**MATERIAL SUPPLIED:**
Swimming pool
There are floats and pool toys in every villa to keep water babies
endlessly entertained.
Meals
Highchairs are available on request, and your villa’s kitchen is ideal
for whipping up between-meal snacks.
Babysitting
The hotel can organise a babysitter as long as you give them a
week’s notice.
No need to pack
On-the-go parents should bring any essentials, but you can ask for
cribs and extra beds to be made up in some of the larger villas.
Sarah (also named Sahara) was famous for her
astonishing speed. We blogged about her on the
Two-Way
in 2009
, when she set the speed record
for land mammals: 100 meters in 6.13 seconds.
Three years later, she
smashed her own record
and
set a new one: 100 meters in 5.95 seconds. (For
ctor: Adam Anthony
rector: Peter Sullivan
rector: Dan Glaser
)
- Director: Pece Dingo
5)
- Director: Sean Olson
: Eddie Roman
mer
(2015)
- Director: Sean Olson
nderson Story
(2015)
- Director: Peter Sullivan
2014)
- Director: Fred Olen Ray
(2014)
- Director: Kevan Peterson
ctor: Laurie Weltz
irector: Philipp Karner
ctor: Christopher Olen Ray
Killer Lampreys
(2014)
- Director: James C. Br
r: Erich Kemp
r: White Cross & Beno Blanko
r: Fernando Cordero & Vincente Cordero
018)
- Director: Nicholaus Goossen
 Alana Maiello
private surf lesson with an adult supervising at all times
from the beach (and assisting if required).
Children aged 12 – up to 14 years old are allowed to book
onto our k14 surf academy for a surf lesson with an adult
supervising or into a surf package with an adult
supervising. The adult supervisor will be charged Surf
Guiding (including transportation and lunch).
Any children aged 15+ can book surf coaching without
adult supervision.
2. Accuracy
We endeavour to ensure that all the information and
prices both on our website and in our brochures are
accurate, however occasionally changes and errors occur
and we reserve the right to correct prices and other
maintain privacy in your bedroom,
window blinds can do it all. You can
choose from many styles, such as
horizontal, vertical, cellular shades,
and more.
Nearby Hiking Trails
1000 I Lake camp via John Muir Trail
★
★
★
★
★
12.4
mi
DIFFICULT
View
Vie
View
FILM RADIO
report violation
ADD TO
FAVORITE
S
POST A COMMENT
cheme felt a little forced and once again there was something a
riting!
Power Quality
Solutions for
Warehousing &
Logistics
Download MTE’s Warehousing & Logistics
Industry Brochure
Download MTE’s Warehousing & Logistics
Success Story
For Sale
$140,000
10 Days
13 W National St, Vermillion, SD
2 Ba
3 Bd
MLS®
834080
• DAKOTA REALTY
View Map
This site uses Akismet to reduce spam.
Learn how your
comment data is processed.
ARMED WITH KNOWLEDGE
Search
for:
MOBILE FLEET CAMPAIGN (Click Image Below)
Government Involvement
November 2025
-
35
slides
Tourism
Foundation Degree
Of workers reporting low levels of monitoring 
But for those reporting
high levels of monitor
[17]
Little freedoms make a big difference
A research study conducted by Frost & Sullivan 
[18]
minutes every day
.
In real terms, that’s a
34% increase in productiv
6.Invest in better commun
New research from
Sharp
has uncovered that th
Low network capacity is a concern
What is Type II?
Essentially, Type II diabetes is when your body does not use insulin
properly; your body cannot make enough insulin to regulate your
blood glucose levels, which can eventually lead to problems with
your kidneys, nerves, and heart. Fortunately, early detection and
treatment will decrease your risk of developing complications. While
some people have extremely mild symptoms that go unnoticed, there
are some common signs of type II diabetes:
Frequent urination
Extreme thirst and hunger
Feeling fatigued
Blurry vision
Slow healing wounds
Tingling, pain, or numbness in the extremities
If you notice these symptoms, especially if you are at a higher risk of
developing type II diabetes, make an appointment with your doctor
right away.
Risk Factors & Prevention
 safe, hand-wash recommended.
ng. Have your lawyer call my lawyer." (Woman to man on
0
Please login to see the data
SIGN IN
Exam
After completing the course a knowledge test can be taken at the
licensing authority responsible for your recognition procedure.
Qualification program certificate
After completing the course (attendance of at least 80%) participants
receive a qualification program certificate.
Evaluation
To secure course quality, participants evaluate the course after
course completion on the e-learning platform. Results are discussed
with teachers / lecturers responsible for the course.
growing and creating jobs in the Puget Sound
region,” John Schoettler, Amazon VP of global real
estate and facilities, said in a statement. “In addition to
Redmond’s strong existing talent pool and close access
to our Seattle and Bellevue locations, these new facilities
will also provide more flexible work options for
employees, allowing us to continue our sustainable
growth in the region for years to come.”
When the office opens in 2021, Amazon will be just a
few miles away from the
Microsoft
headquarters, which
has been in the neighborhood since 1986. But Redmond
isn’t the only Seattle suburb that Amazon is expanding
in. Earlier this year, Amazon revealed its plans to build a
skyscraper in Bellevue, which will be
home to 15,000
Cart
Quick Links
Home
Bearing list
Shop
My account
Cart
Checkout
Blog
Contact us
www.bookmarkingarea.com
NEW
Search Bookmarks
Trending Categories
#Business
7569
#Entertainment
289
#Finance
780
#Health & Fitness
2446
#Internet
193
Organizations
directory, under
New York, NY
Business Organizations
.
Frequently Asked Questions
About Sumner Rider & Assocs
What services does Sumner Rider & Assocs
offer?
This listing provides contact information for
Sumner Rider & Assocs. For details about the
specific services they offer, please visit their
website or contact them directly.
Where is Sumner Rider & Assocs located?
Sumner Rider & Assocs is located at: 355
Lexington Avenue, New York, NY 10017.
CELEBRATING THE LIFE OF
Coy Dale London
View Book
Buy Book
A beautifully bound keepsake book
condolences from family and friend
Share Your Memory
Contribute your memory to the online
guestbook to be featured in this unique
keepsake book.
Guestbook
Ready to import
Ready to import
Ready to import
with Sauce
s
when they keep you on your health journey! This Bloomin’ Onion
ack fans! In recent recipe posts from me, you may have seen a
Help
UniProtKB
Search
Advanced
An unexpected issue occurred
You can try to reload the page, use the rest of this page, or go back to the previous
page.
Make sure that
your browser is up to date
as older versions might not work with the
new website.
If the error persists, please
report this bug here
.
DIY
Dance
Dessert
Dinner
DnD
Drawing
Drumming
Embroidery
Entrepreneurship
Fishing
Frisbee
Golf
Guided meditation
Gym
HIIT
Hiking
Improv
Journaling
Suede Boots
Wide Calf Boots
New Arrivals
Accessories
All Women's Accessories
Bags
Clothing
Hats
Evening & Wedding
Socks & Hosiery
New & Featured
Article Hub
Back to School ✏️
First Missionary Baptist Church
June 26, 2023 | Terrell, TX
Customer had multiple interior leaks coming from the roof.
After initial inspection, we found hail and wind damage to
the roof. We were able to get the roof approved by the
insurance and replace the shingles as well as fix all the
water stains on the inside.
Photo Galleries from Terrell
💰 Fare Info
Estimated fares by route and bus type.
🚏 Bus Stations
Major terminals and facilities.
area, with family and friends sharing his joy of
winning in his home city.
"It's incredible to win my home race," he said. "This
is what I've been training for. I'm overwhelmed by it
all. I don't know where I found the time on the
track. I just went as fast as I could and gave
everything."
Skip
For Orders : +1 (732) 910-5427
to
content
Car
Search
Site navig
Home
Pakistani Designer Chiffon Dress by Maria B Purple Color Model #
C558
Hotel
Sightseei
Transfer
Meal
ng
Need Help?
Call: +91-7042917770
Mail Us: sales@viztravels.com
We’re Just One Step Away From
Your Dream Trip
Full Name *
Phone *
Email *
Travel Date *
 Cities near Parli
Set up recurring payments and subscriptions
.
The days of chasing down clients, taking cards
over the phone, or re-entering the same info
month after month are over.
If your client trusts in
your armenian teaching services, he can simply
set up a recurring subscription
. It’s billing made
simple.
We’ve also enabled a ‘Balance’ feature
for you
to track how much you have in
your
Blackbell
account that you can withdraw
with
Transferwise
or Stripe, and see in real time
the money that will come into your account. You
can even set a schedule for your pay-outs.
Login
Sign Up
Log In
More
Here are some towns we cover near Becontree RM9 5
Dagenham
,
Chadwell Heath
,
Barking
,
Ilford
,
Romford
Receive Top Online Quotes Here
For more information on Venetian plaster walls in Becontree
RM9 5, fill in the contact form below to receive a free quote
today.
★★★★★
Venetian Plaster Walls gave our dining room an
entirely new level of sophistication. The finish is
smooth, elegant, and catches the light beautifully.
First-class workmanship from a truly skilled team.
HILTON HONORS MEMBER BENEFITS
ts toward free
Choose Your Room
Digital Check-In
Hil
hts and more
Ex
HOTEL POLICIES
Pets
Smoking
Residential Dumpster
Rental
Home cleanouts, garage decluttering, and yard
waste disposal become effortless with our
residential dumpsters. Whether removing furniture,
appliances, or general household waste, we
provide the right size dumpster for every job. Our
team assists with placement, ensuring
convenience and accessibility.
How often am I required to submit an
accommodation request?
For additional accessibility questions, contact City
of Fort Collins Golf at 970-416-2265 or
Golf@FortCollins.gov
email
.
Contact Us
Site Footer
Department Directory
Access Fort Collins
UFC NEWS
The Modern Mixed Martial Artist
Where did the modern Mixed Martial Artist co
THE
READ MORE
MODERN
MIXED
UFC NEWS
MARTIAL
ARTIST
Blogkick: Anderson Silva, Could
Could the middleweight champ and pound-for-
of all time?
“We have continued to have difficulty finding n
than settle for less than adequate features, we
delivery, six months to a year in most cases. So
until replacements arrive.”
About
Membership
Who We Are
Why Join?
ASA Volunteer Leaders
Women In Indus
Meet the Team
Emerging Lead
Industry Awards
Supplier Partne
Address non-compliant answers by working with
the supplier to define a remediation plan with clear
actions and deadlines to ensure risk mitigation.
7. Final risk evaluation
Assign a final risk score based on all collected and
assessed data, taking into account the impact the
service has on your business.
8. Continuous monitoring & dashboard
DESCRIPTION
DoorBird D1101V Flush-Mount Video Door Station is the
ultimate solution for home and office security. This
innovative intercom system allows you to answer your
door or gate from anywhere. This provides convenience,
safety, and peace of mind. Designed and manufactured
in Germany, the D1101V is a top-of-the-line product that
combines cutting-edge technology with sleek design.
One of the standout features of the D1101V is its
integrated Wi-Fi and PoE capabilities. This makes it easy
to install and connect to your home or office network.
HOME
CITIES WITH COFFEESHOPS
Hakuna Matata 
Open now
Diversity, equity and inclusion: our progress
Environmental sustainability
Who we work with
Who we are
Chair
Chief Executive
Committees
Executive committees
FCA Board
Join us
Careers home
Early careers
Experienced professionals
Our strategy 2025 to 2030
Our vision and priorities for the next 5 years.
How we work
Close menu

**WORK REQUEST:**
Please render the data from its first line through the line containing "The hotel can", inclusive, as a Markdown table with the columns Row and Text, numbering each line and leaving out blank lines.

**ANSWER SECTION:**
| Row | Text |
|---|---|
| 1 | Swimming pool |
| 2 | There are floats and pool toys in every villa to keep water babies |
| 3 | endlessly entertained. |
| 4 | Meals |
| 5 | Highchairs are available on request, and your villa’s kitchen is ideal |
| 6 | for whipping up between-meal snacks. |
| 7 | Babysitting |
| 8 | The hotel can organise a babysitter as long as you give them a |